This morning I found in today's Washinton Post the big list of District properties that have failed to pay their property taxes. Check the list here (PDF) to make sure your mortgage company actually paid your taxes. One year I noticed a neighbor's property was listed, mentioned it to him and it seemed to be a snafu on his mortgage company's part.
Now let me head off the usual questions I get regarding the tax sale with telling you what little I know based on my own limited experience and 2nd hand experiences of others who did more follow through.
1. You just can't go to a tax sale and buy a house. All you are buying is the tax lien that gives you the right to foreclose.
2. There is a time limit of when you can and cannot foreclose.

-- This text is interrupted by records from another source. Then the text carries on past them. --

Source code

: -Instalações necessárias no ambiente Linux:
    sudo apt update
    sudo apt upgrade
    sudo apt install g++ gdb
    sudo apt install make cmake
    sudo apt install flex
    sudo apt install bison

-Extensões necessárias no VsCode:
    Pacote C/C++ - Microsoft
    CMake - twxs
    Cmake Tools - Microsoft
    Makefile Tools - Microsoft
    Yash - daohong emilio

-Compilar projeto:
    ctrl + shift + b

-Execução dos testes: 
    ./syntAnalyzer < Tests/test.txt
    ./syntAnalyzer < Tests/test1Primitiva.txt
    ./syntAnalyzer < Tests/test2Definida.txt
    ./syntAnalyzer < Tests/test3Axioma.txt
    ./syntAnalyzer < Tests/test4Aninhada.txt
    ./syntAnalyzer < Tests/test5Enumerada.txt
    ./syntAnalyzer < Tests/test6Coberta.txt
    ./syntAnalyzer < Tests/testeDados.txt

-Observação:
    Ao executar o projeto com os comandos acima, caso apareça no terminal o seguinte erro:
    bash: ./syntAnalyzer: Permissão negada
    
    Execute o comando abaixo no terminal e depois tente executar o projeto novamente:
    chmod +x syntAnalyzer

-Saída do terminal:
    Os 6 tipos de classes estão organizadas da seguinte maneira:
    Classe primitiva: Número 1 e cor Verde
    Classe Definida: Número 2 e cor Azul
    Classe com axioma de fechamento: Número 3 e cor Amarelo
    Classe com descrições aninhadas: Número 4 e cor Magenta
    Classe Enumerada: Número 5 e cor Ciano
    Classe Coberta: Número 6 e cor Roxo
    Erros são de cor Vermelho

The owner has so much time of when they can pay the lien and you'd have to foreclose by a certain time. The details of this I'm fuzzy on.
3. If you foreclose it does not give you a free and clear title. If there is a $300K loan on the property, the bank still has a claim, then there is everyone else with a lein on the property, and any others that would challenge the new ownership. You are responsible for the title search.
4. If you're only interested in the interest, as most property owners pay the tax bill, with interest, keep in mind that the amounts listed are the starting points. You will only earn interest, which last I heard was a sweeet 18%, on the amount listed. If you bid, and most likely you will, over the amount, that extra earns no interest. So get out your spreadsheets factor in actual interest earned, minus $150 Tax Sale Fee the District charges you, and decide before you go what amount you'll stop at.
5. The tax sale is filled with idiots who think they're bidding on a house. They will jack up the bids and make the interest you'd earn pointless. But considering I'm only earning 1% at my bank on a good day, it takes a lot to reach pointless.
6. Before you bid you need at least 20% deposited with the DC Treasurer's Office. Failure to have that will nullify your bid.
Since every single cent I have is going to the weddings, and after that some overdelayed home fixin', I won't be participating in the tax sale. If I were, I'd aim for unimproved land and parking spots in condos in neighborhoods where parking doesn't exist.